The Case of the Black Cat is a 1936 American mystery film directed by William C. McGann and an uncredited Alan Crosland, based on the 1935 Perry Mason novel The Case of the Caretaker's Cat by Erle Stanley Gardner. The film stars Ricardo Cortez as Perry Mason and co-stars June Travis and Jane Bryan in her film debut. The film is the fifth Perry Mason adaptation distributed by Warner Bros. Pictures in the 1930s and the first in the series not to feature Warren William as Mason.

==Plot==
Mason is summoned to the Laxter mansion in the dead of night to write granddaughter Wilma out of invalid Peter Laxter's will, to keep her from marrying suspected fortune hunter Doug. Peter dies in a mysterious fire and Laxter's two grandsons, Sam Laxter and Frank Oafley, inherit his estate on the condition old caretaker Schuster and his cat Clinker are kept on. When cat-hating Sam threatens Clinker, Perry steps in and learns Laxter's death was suspicious and the family fortune and diamonds are missing.

==Production==
The Case of the Black Cat was the penultimate of six Perry Mason feature films Warner Bros. made between 1934 and 1936. Despite promotional material connecting the film to Edgar Allan Poe and horror-like image, Michael R. Pitts described the film as a fast-paced murdery mystery. Ricardo Cortez and June Travis take over from Warren William and Claire Dodd as criminal attorney Perry Mason and his faithful secretary Della Street respectively. Although the characters had been married in the previous film, The Case of the Velvet Claws (1936), they are unattached again here.

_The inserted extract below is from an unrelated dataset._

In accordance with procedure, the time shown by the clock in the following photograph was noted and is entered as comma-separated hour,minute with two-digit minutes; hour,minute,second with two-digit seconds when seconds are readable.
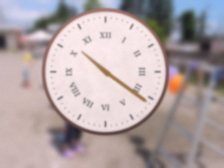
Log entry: 10,21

Production began on the film in early July 1936 and was developed under the working title The Case of the Caretaker's Cat. The Hollywood Reporter reported that director William McGann took over as the director of the film after the death of Alan Crosland in a car accident.

==Release==
The Case of the Black Cat was distributed by Warner Bros. Pictures and The Vitaphone Corp. on October 31, 1936.

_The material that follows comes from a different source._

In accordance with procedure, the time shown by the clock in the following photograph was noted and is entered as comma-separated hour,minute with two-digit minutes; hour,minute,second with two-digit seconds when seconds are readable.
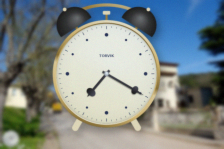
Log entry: 7,20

Warner Home Video released the film on DVD via their Warner Archive Collection alongside The Case of the Howling Dog, The Case of the Curious Bride, The Case of the Lucky Legs, The Case of the Velvet Claws and The Case of the Stuttering Bishop in a set entitled Perry Mason: The Original Warner Bros. Movies Collection.

==Critical response==
From contemporary reviews, Harrison's Reports described the film as "a pretty good program murder mystery melodrama" that "holds the spectator's attention because of the involved plot and the fact that the identity of the murderer is not disclosed until the end." Film Daily praised the film as one that will "really satisfy thrill fans, and keep the crime solvers guessing to the very end" opining that "it is practically impossible for anyone to guess the solution. Very effective work is done by Ricardo Cortez and June Travis." The Motion Picture Guide declared it "a passable mystery. Fair." while Variety said "will hold the patron's once they're inside, though its power to draw them in is doubtful." William Boehnel of the New York Herald Tribune found it to be "probably the least effective of all the Perry Mason detective films [...] A mediocre story to begin with, it is not only developed with a minimum of suspense and thrills" and declared it so confusing at times that it would take Sam Spade, Bill Crane and Reggie Fortune, Charlie Chan, Lord Peter Wimsey and Phil Vance to "piece it together convincingly."

From retrospective reviews, Pitts stated that the film will be "a disappointment to horror fans, The Case of the Black Cat is a fairly pleasing mystery." Hans J. Wollstein of AllMovie declared that the film was "better than its B-movie reputation" and that the film "may not deliver the glib repartee of its predecessors, but a strong and rather intricate plot that keeps the audience guessing makes up for this shortcoming." Wollstein continued that Ricardo Cortez "makes a fine Mason, closer, perhaps, to Erle Stanley Garner's original character than his suave predecessor, Warren William." and that the film suffered when it changed directors noting that William McGann "seems to have been little more than a competent traffic cop."